Big stream processing frameworks such as Apache Flink [1,2] provide rich APIs to build real-time data analytics applications. Theoretically, unbounded streams of data flow into the system and results are calculated. To tackle the unbounded nature, streams are divided into chunks by means of window operators. A window can be seen as a way to take a snapshot of the stream and apply a user-defined logic on its contents.
Window operators are basically concerned with slicing the continuous stream based on time. Moreover, these time-based windows can be further sub-divided by partitioning them based on a (group) of data items in the stream. The common notions of time supported are processing time and event time. In the former case, the data arriving at the source of a stream processing application are timestamped by the wall-clock time of the streaming engine. In this case, the timestamps are in order. In the latter case, event-time processing, the timestamp is assigned by the data generator and application developer has to provide a means to extract its value from the data. In this case, the control of time progress is outside the control of the engine. Moreover, it is common that data might arrive out-of-order [3]. Out of order means that some events can arrive later than expected with respect to its event time. A common approach to let stream processing engines reason about the progress of event time is low watermarks [4]. A watermark is merely a timestamp. When a watermark is received by an operator. It means that we all data with a timestamp less than received watermark’s value should have been received by the system. Thus, any pending windows whose end timestamp is before the watermark value can be closed and their user-defined logic can be run. The technique of watermarking is supported by Apache Flink.

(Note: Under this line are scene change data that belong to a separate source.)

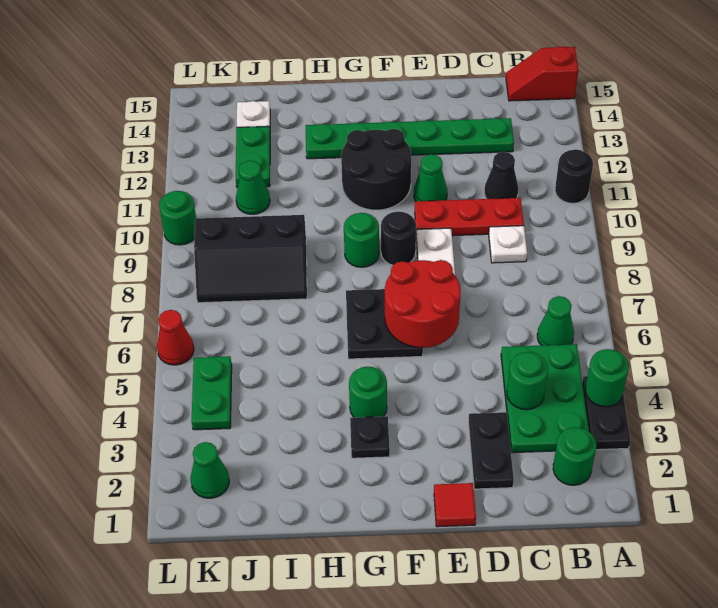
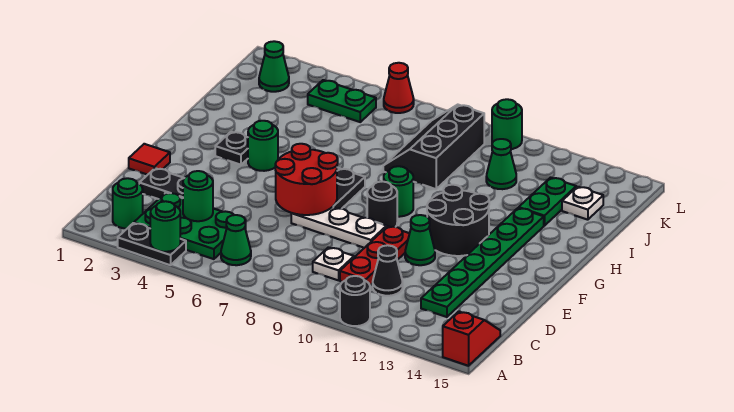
green 1x2 plate [236,126,270,188] -> green 1x2 plate turned to [519,177,576,226]

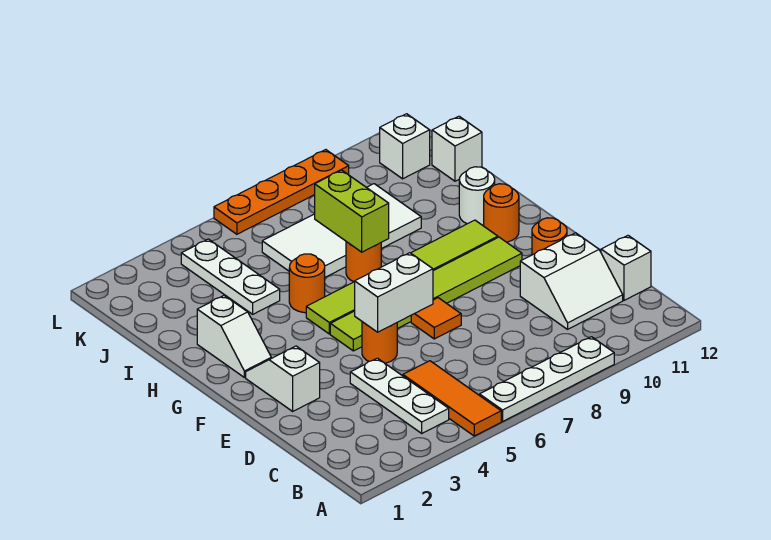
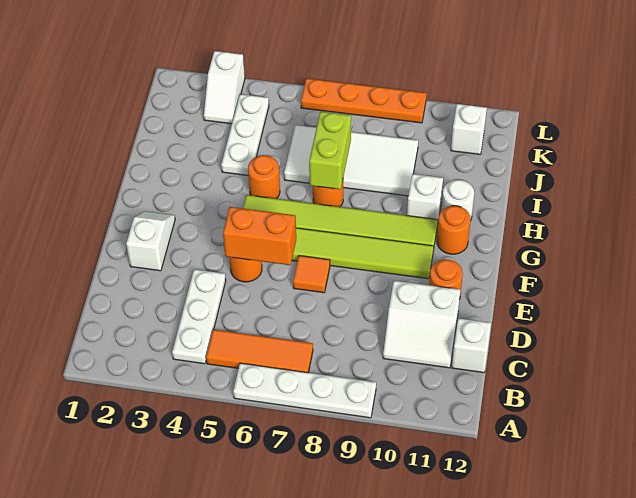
orange 1x3 tile [403,361,501,436] -> orange 1x3 tile turned to [206,330,313,373]
white 1x2 brick [355,253,433,332] -> orange 1x2 brick [223,207,296,265]
white 1x2 slope [197,296,271,377] -> white 1x2 slope moved to [204,51,245,124]
white 1x1 brick [432,116,482,181] -> white 1x1 brick moved to [407,174,443,225]

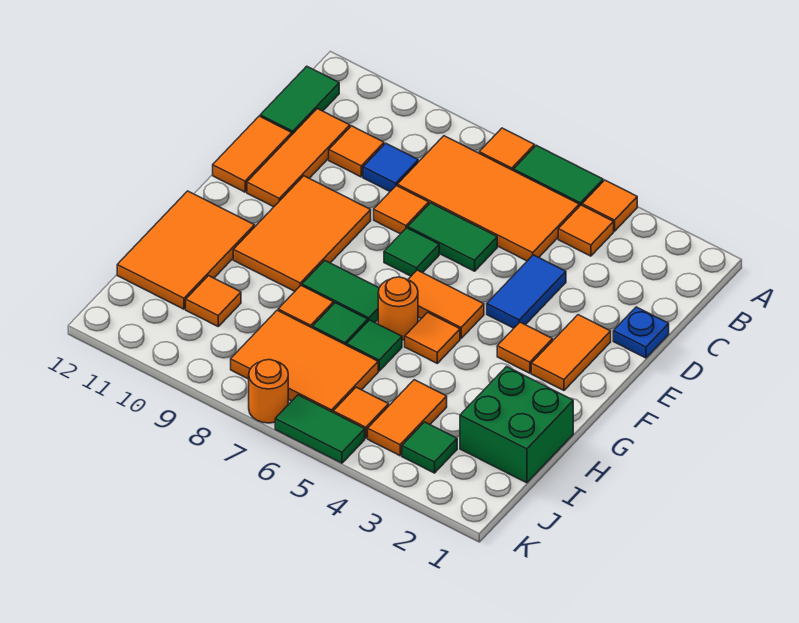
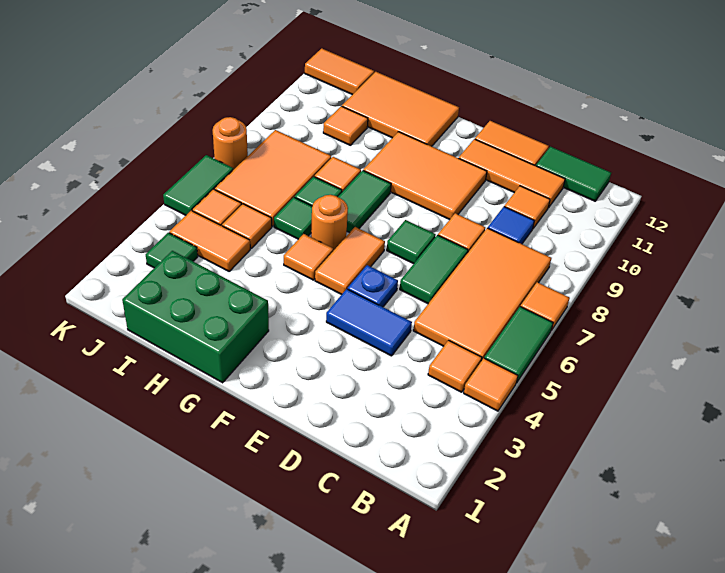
blue 1x1 plate [613,307,669,358] -> blue 1x1 plate moved to [348,265,398,307]
orange 1x2 tile [531,315,611,390] -> orange 1x2 tile moved to [305,48,374,95]
orange 1x1 tile [497,322,553,373] -> orange 1x1 tile moved to [222,204,272,248]
green 2x2 brick [460,367,573,483] -> green 2x3 brick [122,251,269,383]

Currently, watermarks for a specific data source is partition-agnostic. That is, all logical windows, partitioned by a group of elements, have to be processed on the arrival of the next watermark. Considering an IoT applications, we might have several devices that emit data but at different rates. So, it does not make sense to data items from high-rate devices waiting for watermarks that might progress relatively slowly due to low-rate devices. We need to implement a partition-aware watermark processing approach through out all window operators in a Flink job thus, windows using the same partition-key as the watermark can progress independently.
References
[1] Apache Flink: https://flink.apache.org/
[2] Carbone, Paris, et al. "Apache flink: Stream and batch processing in a single engine." Bulletin of the IEEE Computer Society Technical Committee on Data Engineering 36.4 (2015).
[3] Li, Jin, et al. "Out-of-order processing: a new architecture for high-performance stream systems." Proceedings of the VLDB Endowment 1.1 (2008): 274-288.
[4] Akidau, Tyler, et al. "MillWheel: fault-tolerant stream processing at internet scale." Proceedings of the VLDB Endowment 6.11 (2013): 1033-1044.